YANGON (BLOOMBERG) – Pengunjuk rasa anti-militer Myanmar berencana untuk mengadakan unjuk rasa massal terbesar mereka pada hari Senin (22 Februari) setelah dua demonstran ditembak mati akhir pekan ini.
Toko-toko dan bisnis diharapkan tutup dalam solidaritas, dengan pengecer terbesar di negara itu, City Mart, mengumumkan akan menutup semua gerainya.
Tindakan keras terhadap gerakan yang sebagian besar bersifat damai ini berisiko menghambat perekonomian yang sudah bermasalah. Hampir semua cabang bank swasta telah tutup, sementara anjungan tunai mandiri kehabisan uang tunai di tengah melonjaknya permintaan.
“Kami memperkirakan akan ada kerumunan orang terbesar di seluruh negeri pada hari Senin”, kata Aung Kyaw Kyaw Oo, anggota parlemen Majelis Rendah yang mewakili Liga Nasional untuk Demokrasi. “Kita perlu terus berjuang melawan militer yang brutal.”
Myanmar telah menyaksikan demonstrasi nasional sejak militer menguasai negara itu pada 1 Februari, dengan pengunjuk rasa mengabaikan larangan pertemuan publik. Seorang mahasiswa berusia 20 tahun yang ditembak di ibu kota negara Naypitaw menjadi korban pertama pekan lalu.
Dua pria tewas dan lebih dari 20 orang terluka pada hari Sabtu ketika pihak berwenang melepaskan tembakan untuk membubarkan demonstran di Mandalay.

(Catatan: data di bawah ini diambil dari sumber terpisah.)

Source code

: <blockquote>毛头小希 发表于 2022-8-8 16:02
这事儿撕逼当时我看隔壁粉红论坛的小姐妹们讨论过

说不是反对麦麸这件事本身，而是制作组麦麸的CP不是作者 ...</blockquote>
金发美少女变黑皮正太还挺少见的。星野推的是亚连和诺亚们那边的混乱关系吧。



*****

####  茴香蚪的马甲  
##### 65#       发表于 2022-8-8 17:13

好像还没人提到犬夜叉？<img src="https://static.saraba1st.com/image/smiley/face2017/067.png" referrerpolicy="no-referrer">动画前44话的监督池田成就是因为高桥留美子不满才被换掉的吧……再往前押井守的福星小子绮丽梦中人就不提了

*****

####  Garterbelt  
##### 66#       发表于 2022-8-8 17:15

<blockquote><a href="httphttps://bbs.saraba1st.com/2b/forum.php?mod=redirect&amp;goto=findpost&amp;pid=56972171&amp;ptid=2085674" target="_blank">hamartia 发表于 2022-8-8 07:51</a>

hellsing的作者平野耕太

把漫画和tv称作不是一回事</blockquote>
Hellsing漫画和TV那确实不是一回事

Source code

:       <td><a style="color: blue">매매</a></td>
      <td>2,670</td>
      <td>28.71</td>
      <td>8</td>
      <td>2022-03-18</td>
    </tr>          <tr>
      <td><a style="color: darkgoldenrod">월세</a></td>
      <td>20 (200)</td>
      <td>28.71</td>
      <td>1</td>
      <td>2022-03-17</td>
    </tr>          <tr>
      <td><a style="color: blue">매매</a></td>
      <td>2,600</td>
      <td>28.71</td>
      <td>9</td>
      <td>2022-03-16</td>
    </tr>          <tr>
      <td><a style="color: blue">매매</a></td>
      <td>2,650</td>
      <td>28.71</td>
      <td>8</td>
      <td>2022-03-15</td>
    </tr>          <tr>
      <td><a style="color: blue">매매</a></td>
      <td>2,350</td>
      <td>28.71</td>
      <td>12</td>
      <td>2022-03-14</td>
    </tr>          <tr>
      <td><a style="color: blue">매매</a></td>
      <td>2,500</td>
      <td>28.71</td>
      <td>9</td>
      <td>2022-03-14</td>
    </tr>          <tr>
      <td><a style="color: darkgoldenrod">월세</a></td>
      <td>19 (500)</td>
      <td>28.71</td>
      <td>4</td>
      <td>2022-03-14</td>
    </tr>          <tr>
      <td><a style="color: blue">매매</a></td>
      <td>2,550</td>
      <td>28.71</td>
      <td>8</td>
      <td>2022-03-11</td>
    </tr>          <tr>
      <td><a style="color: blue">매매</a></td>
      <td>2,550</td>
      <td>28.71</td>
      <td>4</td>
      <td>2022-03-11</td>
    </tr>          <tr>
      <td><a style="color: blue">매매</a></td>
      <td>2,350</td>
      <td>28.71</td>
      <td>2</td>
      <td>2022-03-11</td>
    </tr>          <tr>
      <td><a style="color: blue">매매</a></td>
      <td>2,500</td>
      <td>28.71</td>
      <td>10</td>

Dalam peringatan yang jelas kepada pengunjuk rasa, televisi yang dikelola pemerintah membawa pemberitahuan siaran pada hari Minggu yang mengatakan sementara demonstrasi damai adalah sah, merusak stabilitas tidak, dan pihak berwenang dapat mengambil tindakan.
Gerakan yang dipimpin pemuda telah memobilisasi pendukung secara damai di kota-kota besar dengan tiga tuntutan utama: pembebasan pemimpin sipil, termasuk Ms Aung San Suu Kyi, pengakuan hasil pemilu 2020 yang menunjukkan bahwa partainya menang, dan penarikan militer dari politik.
Sidang pengadilan pertama Ms Suu Kyi dimulai lebih awal dari yang diperkirakan minggu lalu, tanpa kehadiran pengacaranya.
Militer telah memerintahkan pemadaman Internet dalam beberapa malam terakhir karena memperketat cengkeramannya pada kekuasaan. Facebook telah mendorong kembali melawan kudeta, dengan Reuters melaporkan bahwa perusahaan tersebut menghapus halaman media sosial utama militer karena pelanggaran standar komunitas yang melarang hasutan kekerasan dan mengoordinasikan bahaya.
Kementerian Luar Negeri Singapura menulis dalam pernyataan pada hari Sabtu bahwa penggunaan kekuatan mematikan terhadap warga sipil tak bersenjata adalah “tidak dapat dimaafkan”.
Beberapa ATM telah kehabisan uang tunai dalam beberapa jam pertama setiap hari karena warga bergegas untuk mendapatkan memegang uang, menurut Mr Pe Myint, konsultan senior di Co-operative Bank.
Di atas ini, lalu lintas yang buruk telah mencegah karyawan bank pergi ke kantor mereka dan perubahan dalam manajemen senior di bank sentral juga dapat mempersulit masalah, katanya.
“Masih tidak mungkin untuk melihat pembukaan kembali semua bank swasta sebelum akhir Februari.”